Réalisateur de cinéma indépendant américain dont les films sont régulièrement sélectionnés par des festivals, tels que Sundance, Toronto et Venise, Tim Sutton demeure néanmoins relativement inconnu en France. La sortie en VOD de son quatrième long-métrage est l’occasion de découvrir ce cinéaste qui aime dépeindre différentes facettes des États-Unis à travers violence et réalisme brut. Après les déambulations d’un adolescent dans une banlieue aux paysages arides de l’Arizona, le périple d’un chanteur dans les rues de Memphis ou encore la fusillade d’Aurora, il s’inspire du roman de Frank Bill. Ayant lui-même grandi dans une petite ville de la campagne américaine, Sutton s’est immédiatement identifié à cette histoire. Chronique d’une région rurale du Midwest où la majorité de la population vit sous le seuil de pauvreté, le titre du film fait référence au tournoi de combats à poings nus local. Pour les hommes et les pères de famille du coin, la récompense de 100 000 dollars en espèces au gagnant apparaît comme une opportunité en or, en dépit des dangers encourus pour tenter de l’obtenir. Ainsi, ces duels aux techniques rudimentaires symbolisent d’une certaine manière la lutte, souvent à leurs propres dépens, parfois au péril de leur vie, que sont incités à mener les habitants de ces régions reculées afin d’avoir une chance, très réduite, d’améliorer leur sort. De prime abord, on pourrait penser qu’il s’agit de montrer un tournoi de boxe à mains nues sous sa forme la plus physique. Or, cette attraction régionale est un prétexte à la mise en place habile d’un thriller sombre où chaque personnage se bat par tous les moyens pour assurer sa survie.

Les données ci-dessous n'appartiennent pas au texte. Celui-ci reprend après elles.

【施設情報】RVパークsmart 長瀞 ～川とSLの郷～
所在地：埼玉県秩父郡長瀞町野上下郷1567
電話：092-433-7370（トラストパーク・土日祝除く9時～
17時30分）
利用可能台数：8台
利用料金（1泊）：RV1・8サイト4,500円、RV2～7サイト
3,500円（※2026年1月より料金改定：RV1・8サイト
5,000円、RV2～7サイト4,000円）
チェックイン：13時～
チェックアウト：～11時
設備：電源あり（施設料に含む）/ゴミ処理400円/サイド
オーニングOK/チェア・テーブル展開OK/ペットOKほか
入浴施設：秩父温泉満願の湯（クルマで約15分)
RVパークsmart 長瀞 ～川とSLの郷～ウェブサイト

La star de Billy Elliot donne la réplique à Frank Grillo (Captain America, Avengers : Endgame) et Margaret Qualley (The Leftovers, Once Upon a Time… in Hollywood, Palo Alto). Ces deux derniers interprètent un frère et une sœur dont l’affaire familiale est le trafic de métamphétamine. Le concours de boxe à mains nues, qui semble être l’une des principales distractions des locaux, choque par sa brutalité. Mais, ce sont surtout les fusils et les pistolets que les personnages entreposent chez eux et portent comme des objets communs de première nécessité qui causent le carnage.

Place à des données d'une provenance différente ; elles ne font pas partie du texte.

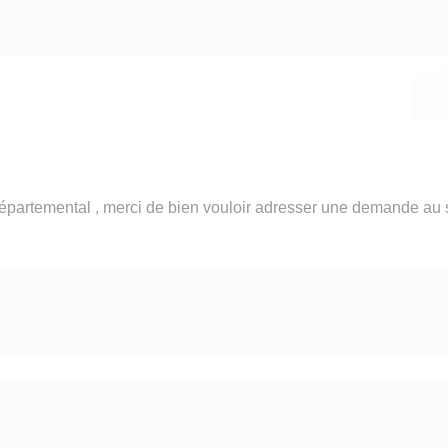
épartemental , merci de bien vouloir adresser une demande au s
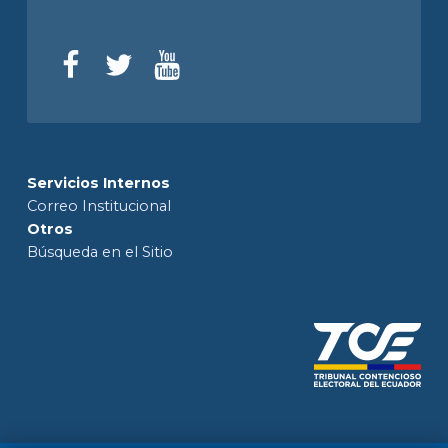
Servicios Internos
Correo Institucional
Otros
Búsqueda en el Sitio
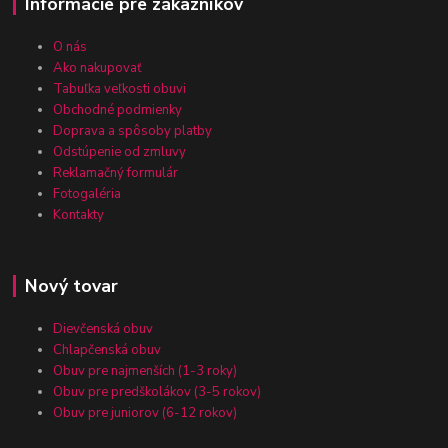
Informácie pre zákazníkov
O nás
Ako nakupovať
Tabuľka veľkosti obuvi
Obchodné podmienky
Doprava a spôsoby platby
Odstúpenie od zmluvy
Reklamačný formulár
Fotogaléria
Kontakty
Nový tovar
Dievčenská obuv
Chlapčenská obuv
Obuv pre najmenších (1-3 roky)
Obuv pre predškolákov (3-5 rokov)
Obuv pre juniorov (6-12 rokov)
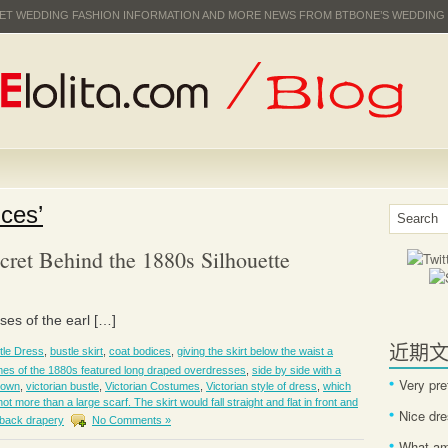
 GET WEDDING FASHION INFORMATION AND MORE NEWS FROM BTBONE’S WEDDING
ces’
cret Behind the 1880s Silhouette
ses of the earl […]
近期
tle Dress
,
bustle skirt
,
coat bodices
,
giving the skirt below the waist a
mes of the 1880s featured long draped overdresses
,
side by side with a
Very pre
 gown
,
victorian bustle
,
Victorian Costumes
,
Victorian style of dress
,
which
t more than a large scarf. The skirt would fall straight and flat in front and
Nice dr
 back drapery
No Comments »
What am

Tim Sutton continue ainsi sa critique cinglante de la culture de la violence, en particulier des armes à feu, qu’il avait entamée avec Dark Night, basé sur la fusillade au cours de la projection du film de Nolan dans un multiplexe d’Aurora. Ici, cette thématique est abordée par le paradoxe de ses personnages laissés-pour-compte. Si les poings et les armes sont terriblement meurtriers dans ce contexte, ils apparaissent aussi comme indispensable à la survie.